In the blog post about Tethys and the Air Force, swap "leery" for "wary" and write out the passage starting with "I'm very leery" and going on through "skies of Libya.".
DOCUMENT TEXT Start Marker
Tuesday, March 29, 2011

Tethys and the Air Force team up--is this the Air Force's mission?


Fierce Medical Device is reporting that “Tethys Bioscience and the U.S. Air Force are collaborating to study the impact of the PreDx test in helping prevent Type 2 diabetes among the service's retirees and dependents. . . .  The study will assess the correlation between receiving comprehensive and individualized information about disease risk and the motivation to adopt a healthier lifestyle. . . .  'Our collaboration with the U.S. Air Force provides an optimal setting in which to prospectively demonstrate the value of PreDx DRS in enabling physicians and patients to determine what behavioral and dietary changes can be most effective in preempting disease in high risk individuals,' Tethys Chairman and CEO Mickey Urdea explains in a statement."

I'm very leery of medical device and product manufacturers "teaming up" with the military to do research (especially on a drug for diabetes).  Is this the Air Force's mission?  Last time I checked there was kinetic military action going on over the skies of Libya.
DOCUMENT TEXT End Marker
MATERIAL SUPPLIED Start Marker
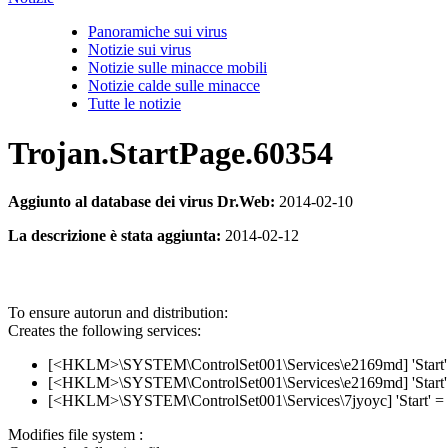
Panoramiche sui virus
Notizie sui virus
Notizie sulle minacce mobili
Notizie calde sulle minacce
Tutte le notizie
Trojan.StartPage.60354
Aggiunto al database dei virus Dr.Web:
2014-02-10
La descrizione è stata aggiunta:
2014-02-12
To ensure autorun and distribution:
Creates the following services:
[<HKLM>\SYSTEM\ControlSet001\Services\e2169md] 'Start' 
[<HKLM>\SYSTEM\ControlSet001\Services\e2169md] 'Start' 
[<HKLM>\SYSTEM\ControlSet001\Services\7jyoyc] 'Start' = 
Modifies file system :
MATERIAL SUPPLIED End Marker
** SOLUTION TO THE EXERCISE **
I'm very wary of medical device and product manufacturers "teaming up" with the military to do research (especially on a drug for diabetes).  Is this the Air Force's mission?  Last time I checked there was kinetic military action going on over the skies of Libya.